Experimental and numerical comparisons of self-reacting point absorber wave energy converters in regular waves

• Two self-reacting point absorber WEC designs are compared in regular waves.
• 1:25 scale physical models of the WECs with feedback controlled PTOs are developed.
• Budal׳s upper bound on power capture for one body WECs is extended to two body WECs.
• A frequency domain model is validated by power capture and dynamic motion in heave.
• The effects of motion constraints and reactive control are investigated.

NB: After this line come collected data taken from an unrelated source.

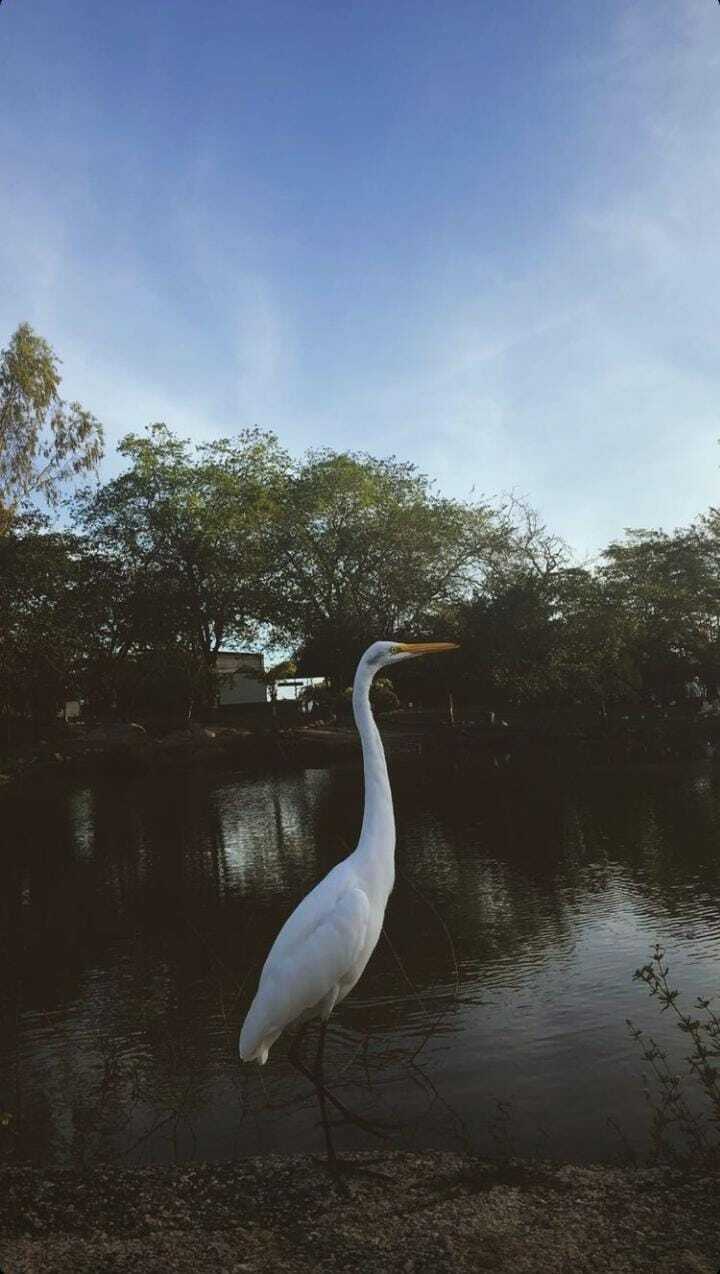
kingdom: Animalia
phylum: Chordata
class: Aves
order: Pelecaniformes
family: Ardeidae
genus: Ardea
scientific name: Ardea alba
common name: Great egret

An experimental and numerical comparison of the performance of two self-reacting point absorber wave energy converter designs is undertaken for heave motions. The designs are either currently, or have recently been, under development for commercialization. The experiments consist of a series of 1:25 scale model tests. The physical model features a re-configurable reacting body shape, a feedback controlled power take-off, and a heave motion constraint apparatus. Detailed descriptions of the reconfigurable model design, the analysis/test methodologies, and power capture are given. An extension of Budal׳s theoretical upper bound on power capture for application to self-reacting point absorbers is proposed. A quantitative comparison is made of the two self-reacting point absorber designs in terms of displacement, power take-off force requirements, and power capture in typical (non-extreme) operating conditions with reference to theoretical upper bounds. The design implications of a reactive power take-off control scheme and relative motion constraints on the wave energy converters are investigated using an experimentally validated numerical dynamics model.